Savaşlar, çatışmalar, canlı bombalar ve intihar saldırıları. Toplu katliamlar sıradanlaştı. Maalesef ülkemiz de bu kanlı fotoğrafın bir parçası durumunda. Gün geçmiyor ki şehit haberi gelmesin.
İnsanı kahreden bu tablo toplum olarak psikolojimizi alt üst etmiş durumda. Çünkü “ölüm” hiç bu kadar yanı başımızda olmamıştı. Ankara ve İstanbul’daki canlı bomba saldırıları toplumsal bir çöküntüyle karşı karşıya bıraktı bizi. Kabalalığa giremez olduk. Şimdi şok endişeye dönüştü. Bir sonraki saldırı acaba olacak mı, ocaksa nerede diye düşünmeye başladık. Terör karşısında lanetlemekten, kınamaktan başka bir şey yapamıyoruz. Çünkü terör ne kadar önlem alınırsa alınsın bir şekilde o karanlık kanlı yüzünü göstermeyi başarıyor. Dünyanın her yerinde… Ama ülkemiz bu saldırıları püskürtecek dirayete sahip. Bir şekilde atlatıyoruz. Yaraları sarıyoruz. Bölünmüyoruz…

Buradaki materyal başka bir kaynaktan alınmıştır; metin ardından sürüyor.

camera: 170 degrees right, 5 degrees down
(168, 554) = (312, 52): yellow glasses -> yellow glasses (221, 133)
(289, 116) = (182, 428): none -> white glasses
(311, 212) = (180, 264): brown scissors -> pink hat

Bizi asıl yaralayan, asıl sinirlerimizi bozan masum insanların öldürülmesi. Cinayetler. Toplumsal infiale yol açan kadın ve çocuk cinayetlerini kaldıracak gücümüz kalmadı artık. Katlanamıyoruz… En son yaşanan Beratcan cinayeti sinirlerimizi de psikolojimizi de alt üst etti. Bir insan bir insanı nasıl öldürür?Hadi buna tamam da bir insan bir masum çocuğu nasıl öldürür? Nasıl kıyar? Düşündükçe aklımı kaybedecek gibi oluyorum. Bu nasıl bir caniliktir tanımlayamıyorum. Algılayamıyorum.
Ama acımı dindirecek, beni birazcık sakinleştirecek bir çare var.
İdam!..
Toplum da bunu istiyor. Hem de koro halinde… Herkes tek çare “idam” diyor.

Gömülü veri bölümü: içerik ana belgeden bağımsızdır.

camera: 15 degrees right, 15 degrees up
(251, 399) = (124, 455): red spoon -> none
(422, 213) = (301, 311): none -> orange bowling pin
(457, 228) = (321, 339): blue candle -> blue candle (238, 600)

Ve Beratcan’ı öldüren o insan görünümlü hayvan boynundan sallandırılmadığı sürece toplum bir “oh” çekemeyecek. Masum bir çocuğun hayatını hunharca sonlandırmanın karşılığı idamdır, ağırlaştırılmış müebbet değil. Suçu işleyen kişi karşılığının sadece hapis yatmak olduğunu bildiği için rahatlıkla cinayeti tasarlıyor ve uyguluyor. Ceza idam olsa bu kadar rahat davranamaz.
Toplumu asıl geren cinayetten ziyade o caninin hala nefes alıyor olmasıdır. Bunu anlamamız lazım. Bu yüzden çok samimi ve en iyimser en insancıl duygularla haykırıyorum;
İdam uygulaması tekrar Türk Ceza Kanunu’ndaki yerini almalı. Ve bunun sözünü veren parti ciddi bir destek bulabilir. Çünkü başka çare yok. Başka çare bırakmadılar.
Bu yüzden caniler için yaşasın idam!